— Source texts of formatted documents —
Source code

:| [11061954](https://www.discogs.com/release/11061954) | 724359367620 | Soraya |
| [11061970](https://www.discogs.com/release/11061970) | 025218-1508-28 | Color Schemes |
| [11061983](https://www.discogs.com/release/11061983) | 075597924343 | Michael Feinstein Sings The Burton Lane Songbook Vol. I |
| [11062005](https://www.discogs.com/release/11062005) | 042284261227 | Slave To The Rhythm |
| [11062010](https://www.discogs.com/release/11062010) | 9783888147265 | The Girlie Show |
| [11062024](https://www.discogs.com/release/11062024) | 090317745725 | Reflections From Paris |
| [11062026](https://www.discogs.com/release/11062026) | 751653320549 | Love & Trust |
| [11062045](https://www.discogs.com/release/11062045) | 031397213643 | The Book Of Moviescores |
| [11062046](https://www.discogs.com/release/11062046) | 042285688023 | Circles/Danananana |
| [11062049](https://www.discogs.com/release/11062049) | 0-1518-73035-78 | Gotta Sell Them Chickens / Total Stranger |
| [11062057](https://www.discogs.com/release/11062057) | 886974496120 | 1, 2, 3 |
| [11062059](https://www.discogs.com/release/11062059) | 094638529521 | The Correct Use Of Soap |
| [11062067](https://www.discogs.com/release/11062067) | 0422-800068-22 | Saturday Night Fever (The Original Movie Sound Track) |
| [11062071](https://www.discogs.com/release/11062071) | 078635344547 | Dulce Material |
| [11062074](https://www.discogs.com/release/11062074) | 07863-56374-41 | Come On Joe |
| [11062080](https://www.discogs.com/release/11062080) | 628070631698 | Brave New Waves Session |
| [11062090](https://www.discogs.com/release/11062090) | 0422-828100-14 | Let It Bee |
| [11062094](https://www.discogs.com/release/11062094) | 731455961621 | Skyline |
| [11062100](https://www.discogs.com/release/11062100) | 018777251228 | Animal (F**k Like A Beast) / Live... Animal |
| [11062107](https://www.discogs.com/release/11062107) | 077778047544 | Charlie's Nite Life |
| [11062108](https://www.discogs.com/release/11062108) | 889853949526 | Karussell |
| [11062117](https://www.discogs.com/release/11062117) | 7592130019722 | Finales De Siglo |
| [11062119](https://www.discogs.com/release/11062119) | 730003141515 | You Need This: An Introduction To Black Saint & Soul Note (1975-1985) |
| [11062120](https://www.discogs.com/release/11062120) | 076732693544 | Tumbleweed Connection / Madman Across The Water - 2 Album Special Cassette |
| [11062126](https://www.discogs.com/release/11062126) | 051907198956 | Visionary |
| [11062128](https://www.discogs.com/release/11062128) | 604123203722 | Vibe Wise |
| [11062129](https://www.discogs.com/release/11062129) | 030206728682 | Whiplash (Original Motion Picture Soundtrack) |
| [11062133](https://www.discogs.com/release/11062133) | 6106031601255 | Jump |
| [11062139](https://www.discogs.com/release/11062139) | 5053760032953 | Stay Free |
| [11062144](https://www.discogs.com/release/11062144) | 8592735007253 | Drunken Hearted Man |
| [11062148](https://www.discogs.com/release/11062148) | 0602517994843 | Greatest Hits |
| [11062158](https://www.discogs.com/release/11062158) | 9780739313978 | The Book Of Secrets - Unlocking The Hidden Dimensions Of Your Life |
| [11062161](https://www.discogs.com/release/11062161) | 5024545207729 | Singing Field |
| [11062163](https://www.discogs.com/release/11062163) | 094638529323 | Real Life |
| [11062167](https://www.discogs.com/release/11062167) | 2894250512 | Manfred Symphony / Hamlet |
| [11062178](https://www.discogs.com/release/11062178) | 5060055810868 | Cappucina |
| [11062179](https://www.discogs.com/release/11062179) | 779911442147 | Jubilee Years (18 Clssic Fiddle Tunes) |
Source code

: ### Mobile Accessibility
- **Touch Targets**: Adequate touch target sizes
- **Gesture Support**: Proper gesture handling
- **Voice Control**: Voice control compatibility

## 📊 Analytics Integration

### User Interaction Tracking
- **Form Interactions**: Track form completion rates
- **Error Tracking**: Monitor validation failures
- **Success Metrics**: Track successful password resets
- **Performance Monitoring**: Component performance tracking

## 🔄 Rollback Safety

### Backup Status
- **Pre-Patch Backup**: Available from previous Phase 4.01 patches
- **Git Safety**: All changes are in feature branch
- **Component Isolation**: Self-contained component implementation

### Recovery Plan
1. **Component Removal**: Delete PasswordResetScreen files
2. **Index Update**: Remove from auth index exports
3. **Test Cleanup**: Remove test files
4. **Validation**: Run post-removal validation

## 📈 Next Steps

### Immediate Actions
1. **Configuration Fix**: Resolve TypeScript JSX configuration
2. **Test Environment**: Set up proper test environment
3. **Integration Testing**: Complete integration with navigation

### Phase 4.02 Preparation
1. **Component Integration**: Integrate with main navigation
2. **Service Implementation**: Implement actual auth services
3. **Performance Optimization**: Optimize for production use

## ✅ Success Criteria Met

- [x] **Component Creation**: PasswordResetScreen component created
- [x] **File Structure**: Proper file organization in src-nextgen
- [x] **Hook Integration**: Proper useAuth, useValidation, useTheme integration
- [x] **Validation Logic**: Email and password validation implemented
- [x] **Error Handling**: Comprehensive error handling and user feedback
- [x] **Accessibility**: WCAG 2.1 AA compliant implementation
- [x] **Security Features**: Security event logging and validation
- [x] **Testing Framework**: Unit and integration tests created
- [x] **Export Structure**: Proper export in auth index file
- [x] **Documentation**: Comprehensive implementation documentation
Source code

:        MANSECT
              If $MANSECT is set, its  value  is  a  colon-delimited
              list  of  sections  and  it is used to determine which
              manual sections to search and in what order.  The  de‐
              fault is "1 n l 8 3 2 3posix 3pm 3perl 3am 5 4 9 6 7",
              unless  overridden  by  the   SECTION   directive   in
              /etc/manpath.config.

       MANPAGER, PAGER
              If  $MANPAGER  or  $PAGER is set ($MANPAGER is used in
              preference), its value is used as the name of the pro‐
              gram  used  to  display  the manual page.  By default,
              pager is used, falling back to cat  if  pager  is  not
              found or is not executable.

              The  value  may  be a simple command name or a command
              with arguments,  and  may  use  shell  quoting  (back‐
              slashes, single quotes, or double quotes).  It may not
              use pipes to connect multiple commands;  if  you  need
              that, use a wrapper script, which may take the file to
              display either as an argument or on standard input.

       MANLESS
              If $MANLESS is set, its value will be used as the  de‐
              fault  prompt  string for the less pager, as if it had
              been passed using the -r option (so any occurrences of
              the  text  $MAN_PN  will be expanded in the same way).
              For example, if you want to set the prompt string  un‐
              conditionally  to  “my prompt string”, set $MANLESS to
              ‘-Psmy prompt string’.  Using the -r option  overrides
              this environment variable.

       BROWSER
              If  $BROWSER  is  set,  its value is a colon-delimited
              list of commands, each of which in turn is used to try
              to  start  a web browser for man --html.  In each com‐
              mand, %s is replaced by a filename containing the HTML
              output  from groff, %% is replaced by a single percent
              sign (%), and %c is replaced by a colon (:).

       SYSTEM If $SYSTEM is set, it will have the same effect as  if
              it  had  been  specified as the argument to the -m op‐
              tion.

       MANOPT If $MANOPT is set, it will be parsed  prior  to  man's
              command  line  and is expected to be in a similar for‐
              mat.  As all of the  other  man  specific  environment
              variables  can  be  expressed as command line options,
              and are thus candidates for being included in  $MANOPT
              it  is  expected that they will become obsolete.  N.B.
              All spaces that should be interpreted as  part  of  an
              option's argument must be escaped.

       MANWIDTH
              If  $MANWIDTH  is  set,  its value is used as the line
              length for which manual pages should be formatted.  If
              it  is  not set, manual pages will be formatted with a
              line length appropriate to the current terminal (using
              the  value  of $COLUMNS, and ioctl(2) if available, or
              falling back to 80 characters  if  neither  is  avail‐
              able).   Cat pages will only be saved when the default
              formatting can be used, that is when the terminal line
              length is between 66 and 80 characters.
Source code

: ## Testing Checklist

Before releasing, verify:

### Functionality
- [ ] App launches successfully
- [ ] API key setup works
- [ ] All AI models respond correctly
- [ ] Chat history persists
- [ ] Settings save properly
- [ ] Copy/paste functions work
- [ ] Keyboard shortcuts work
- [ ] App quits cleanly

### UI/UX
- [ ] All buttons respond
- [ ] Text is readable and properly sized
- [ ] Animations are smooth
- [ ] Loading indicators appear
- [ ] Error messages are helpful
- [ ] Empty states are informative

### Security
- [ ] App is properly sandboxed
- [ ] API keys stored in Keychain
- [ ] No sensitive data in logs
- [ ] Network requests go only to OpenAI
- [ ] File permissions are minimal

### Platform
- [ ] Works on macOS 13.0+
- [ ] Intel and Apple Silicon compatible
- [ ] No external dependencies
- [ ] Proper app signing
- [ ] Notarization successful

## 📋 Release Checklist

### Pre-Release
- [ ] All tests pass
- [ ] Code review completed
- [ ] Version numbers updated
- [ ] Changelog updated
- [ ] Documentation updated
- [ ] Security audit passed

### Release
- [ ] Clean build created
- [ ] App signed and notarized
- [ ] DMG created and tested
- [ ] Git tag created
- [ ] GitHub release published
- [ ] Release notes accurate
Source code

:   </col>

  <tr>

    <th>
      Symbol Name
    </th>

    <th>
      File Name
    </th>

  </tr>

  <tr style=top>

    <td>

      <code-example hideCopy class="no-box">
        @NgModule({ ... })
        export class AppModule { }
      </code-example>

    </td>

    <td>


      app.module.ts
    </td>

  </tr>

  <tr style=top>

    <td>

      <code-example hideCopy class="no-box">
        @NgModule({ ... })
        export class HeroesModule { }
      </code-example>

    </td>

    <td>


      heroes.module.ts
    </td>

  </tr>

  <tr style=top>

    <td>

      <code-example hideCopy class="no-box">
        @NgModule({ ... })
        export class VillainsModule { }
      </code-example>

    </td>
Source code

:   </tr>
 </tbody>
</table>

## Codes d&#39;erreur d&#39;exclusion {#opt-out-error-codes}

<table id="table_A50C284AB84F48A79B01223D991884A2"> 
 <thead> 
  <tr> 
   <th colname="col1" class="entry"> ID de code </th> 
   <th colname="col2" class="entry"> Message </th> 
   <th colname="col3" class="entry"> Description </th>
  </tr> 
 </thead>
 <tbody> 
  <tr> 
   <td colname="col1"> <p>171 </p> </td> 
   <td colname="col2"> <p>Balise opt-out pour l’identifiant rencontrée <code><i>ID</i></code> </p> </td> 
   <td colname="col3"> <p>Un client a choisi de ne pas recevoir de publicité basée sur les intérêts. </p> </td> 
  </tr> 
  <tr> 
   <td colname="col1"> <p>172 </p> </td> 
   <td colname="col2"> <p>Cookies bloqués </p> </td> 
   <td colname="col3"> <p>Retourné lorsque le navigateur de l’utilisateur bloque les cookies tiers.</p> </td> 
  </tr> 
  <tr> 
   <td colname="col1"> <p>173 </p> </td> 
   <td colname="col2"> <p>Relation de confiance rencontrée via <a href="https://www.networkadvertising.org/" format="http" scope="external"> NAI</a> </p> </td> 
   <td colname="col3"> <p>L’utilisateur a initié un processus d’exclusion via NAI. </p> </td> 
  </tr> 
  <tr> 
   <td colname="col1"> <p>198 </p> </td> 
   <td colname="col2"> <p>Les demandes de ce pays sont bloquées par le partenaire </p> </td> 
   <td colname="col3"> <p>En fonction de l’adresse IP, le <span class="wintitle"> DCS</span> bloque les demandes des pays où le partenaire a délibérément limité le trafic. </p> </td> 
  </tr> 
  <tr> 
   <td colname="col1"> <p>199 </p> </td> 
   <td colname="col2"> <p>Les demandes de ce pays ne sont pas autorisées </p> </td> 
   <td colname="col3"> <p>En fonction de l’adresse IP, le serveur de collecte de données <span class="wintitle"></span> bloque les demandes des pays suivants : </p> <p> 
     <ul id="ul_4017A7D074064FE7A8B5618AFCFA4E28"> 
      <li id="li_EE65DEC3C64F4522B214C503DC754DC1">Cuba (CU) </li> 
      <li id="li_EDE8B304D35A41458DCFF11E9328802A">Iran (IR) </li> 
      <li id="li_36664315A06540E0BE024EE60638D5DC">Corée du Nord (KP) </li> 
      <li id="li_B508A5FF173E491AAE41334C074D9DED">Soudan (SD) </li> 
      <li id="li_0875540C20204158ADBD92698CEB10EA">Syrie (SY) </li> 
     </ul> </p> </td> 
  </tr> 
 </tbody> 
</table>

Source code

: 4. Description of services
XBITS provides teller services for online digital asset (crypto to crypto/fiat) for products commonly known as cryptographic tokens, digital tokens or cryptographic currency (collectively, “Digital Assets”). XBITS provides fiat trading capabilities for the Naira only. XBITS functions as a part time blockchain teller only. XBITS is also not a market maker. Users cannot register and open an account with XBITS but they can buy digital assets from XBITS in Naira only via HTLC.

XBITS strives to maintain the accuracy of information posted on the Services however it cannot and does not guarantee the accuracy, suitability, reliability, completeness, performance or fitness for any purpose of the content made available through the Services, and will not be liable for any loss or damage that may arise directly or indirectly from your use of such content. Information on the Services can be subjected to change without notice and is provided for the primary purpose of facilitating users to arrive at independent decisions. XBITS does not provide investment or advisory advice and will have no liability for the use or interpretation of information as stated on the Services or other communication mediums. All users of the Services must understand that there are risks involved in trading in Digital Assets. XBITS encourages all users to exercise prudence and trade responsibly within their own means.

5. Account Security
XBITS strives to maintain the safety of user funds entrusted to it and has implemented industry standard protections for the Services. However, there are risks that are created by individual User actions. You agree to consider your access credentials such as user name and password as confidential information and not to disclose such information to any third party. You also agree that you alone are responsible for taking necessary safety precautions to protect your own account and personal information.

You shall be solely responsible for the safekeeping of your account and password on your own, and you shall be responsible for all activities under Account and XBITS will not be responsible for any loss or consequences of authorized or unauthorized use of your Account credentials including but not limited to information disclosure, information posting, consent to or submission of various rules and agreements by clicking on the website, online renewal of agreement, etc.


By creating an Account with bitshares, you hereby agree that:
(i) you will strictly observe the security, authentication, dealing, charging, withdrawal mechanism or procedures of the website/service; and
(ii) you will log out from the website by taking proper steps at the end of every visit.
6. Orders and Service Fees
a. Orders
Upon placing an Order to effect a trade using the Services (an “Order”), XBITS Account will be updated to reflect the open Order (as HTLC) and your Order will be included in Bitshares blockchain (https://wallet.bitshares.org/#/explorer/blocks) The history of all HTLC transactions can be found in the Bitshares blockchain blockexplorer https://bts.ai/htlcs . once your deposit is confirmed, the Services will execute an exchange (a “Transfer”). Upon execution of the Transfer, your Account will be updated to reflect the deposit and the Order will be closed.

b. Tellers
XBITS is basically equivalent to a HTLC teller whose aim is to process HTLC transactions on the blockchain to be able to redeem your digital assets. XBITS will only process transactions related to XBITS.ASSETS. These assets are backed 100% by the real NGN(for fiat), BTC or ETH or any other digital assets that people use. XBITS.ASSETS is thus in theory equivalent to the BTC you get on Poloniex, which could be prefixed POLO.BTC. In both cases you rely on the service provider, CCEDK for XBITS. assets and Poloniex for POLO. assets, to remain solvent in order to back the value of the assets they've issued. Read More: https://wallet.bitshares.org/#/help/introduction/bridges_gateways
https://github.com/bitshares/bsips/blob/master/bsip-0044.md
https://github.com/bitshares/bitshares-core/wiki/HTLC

— GOAL OF THE EXERCISE —
Repeat, line for line, the part of the listing that opens with the line containing "### Mobile Accessibility" and closes with the line containing "## 📈 Next Steps", both of those lines included.

— RESPONSE BOX —
: ### Mobile Accessibility
- **Touch Targets**: Adequate touch target sizes
- **Gesture Support**: Proper gesture handling
- **Voice Control**: Voice control compatibility

## 📊 Analytics Integration

### User Interaction Tracking
- **Form Interactions**: Track form completion rates
- **Error Tracking**: Monitor validation failures
- **Success Metrics**: Track successful password resets
- **Performance Monitoring**: Component performance tracking

## 🔄 Rollback Safety

### Backup Status
- **Pre-Patch Backup**: Available from previous Phase 4.01 patches
- **Git Safety**: All changes are in feature branch
- **Component Isolation**: Self-contained component implementation

### Recovery Plan
1. **Component Removal**: Delete PasswordResetScreen files
2. **Index Update**: Remove from auth index exports
3. **Test Cleanup**: Remove test files
4. **Validation**: Run post-removal validation

## 📈 Next Steps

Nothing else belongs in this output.